(Extracted page text data)
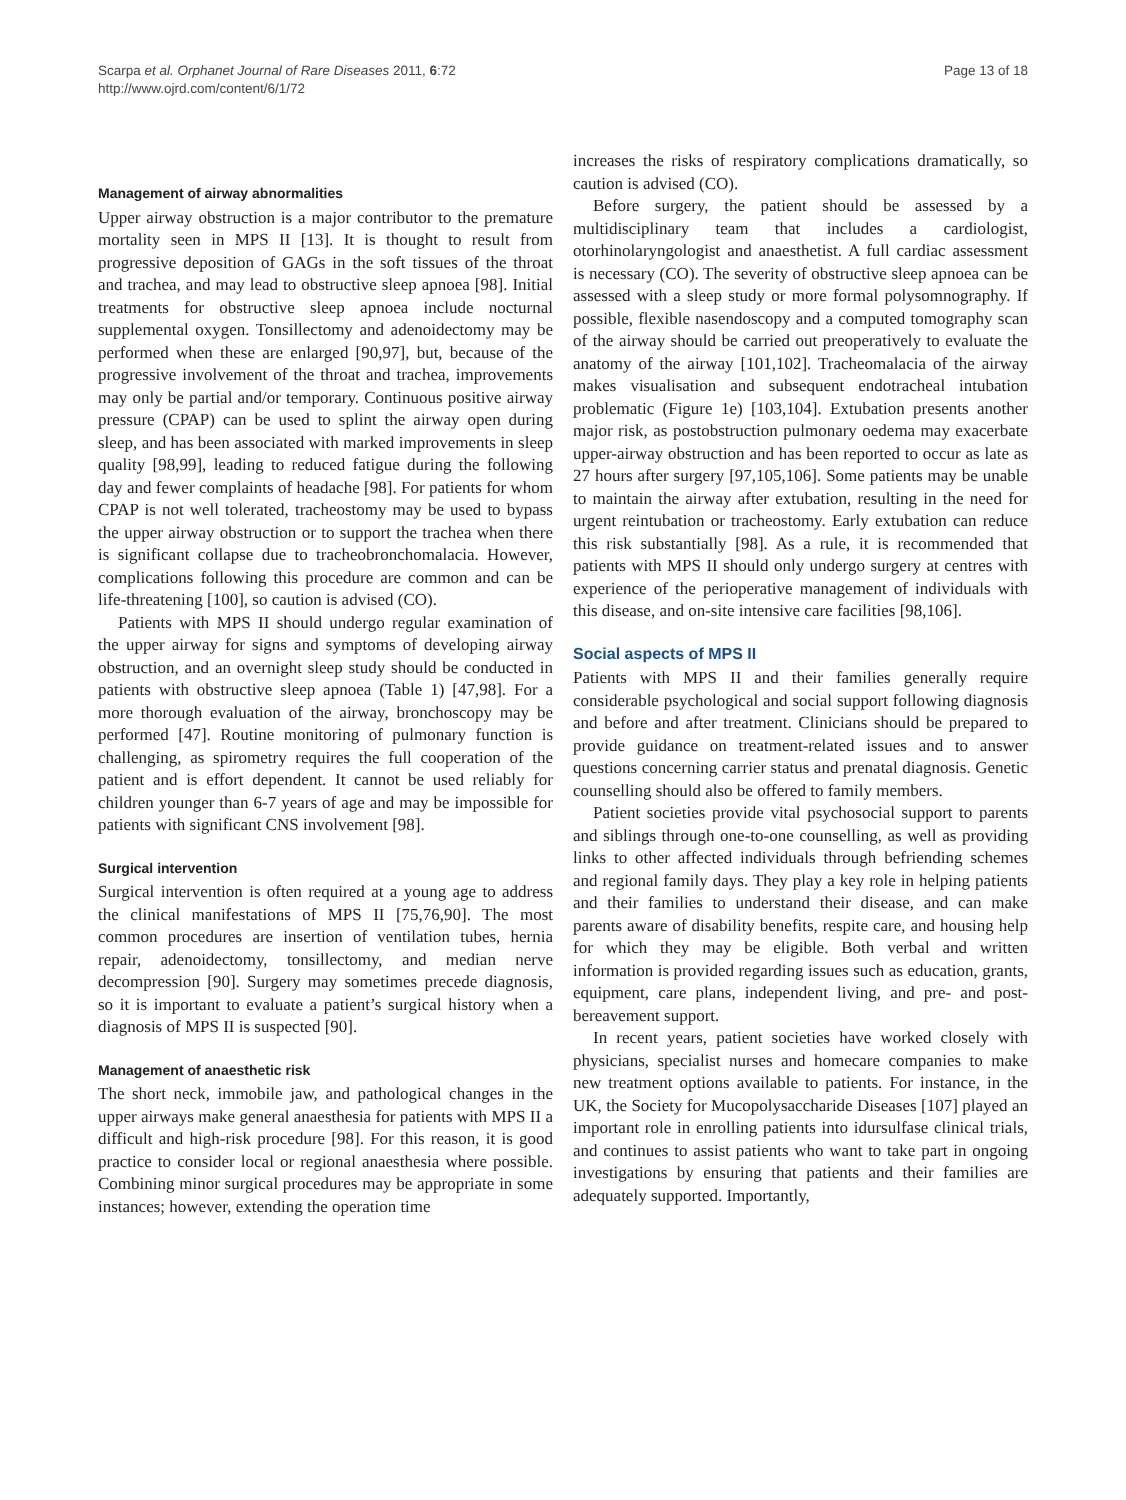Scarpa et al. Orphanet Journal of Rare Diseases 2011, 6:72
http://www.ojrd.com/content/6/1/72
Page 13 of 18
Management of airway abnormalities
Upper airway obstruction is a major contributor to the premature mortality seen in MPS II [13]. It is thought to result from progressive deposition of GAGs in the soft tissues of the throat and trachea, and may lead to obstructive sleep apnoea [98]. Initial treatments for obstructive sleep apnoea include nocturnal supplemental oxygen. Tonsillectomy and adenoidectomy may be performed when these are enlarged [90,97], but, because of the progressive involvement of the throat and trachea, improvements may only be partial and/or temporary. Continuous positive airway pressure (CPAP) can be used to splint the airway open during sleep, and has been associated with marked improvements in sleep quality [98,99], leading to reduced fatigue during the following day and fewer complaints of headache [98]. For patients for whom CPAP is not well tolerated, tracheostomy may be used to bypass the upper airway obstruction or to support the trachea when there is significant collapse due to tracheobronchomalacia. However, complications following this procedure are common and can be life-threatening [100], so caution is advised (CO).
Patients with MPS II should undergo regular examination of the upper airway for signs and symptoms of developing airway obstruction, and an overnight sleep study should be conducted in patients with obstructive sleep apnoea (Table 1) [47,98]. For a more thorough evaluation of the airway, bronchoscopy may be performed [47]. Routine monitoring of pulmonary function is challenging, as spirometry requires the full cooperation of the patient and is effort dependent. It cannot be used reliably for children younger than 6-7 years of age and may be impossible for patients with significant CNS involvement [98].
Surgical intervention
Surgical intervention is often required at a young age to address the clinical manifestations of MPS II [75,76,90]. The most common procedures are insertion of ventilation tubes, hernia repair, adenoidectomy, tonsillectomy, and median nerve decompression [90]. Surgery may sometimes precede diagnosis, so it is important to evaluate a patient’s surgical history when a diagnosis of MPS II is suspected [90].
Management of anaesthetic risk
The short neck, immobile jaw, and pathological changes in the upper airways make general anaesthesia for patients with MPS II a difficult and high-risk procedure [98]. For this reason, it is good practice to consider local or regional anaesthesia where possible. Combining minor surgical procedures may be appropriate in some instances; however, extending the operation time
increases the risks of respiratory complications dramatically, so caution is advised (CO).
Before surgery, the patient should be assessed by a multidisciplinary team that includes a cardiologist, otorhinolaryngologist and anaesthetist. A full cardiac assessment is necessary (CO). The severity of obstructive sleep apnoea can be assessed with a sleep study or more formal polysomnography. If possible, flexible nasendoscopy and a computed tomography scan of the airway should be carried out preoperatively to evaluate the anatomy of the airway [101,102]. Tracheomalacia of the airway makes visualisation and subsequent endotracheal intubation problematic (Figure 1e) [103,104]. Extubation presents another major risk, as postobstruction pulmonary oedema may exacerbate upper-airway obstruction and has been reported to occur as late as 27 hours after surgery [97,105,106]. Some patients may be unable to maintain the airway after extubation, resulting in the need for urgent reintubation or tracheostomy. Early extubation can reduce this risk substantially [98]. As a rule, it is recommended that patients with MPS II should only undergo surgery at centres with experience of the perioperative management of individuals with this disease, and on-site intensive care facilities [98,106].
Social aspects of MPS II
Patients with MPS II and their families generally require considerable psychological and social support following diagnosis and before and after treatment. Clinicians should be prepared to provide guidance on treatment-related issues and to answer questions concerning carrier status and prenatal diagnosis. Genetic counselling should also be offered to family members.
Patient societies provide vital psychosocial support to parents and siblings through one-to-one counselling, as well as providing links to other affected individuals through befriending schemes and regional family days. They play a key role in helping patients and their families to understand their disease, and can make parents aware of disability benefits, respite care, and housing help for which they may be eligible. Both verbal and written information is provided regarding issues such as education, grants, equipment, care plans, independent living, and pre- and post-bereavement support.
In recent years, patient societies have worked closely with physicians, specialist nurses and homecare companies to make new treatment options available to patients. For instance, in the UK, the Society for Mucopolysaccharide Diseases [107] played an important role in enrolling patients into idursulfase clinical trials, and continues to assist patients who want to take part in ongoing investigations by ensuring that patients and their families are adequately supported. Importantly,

> [Task to carry out]:
Copy every line of the data that carries the word "intervention".

> [Written answer]:
Surgical intervention
Surgical intervention is often required at a young age to address the clinical manifestations of MPS II [75,76,90]. The most common procedures are insertion of ventilation tubes, hernia repair, adenoidectomy, tonsillectomy, and median nerve decompression [90]. Surgery may sometimes precede diagnosis, so it is important to evaluate a patient’s surgical history when a diagnosis of MPS II is suspected [90].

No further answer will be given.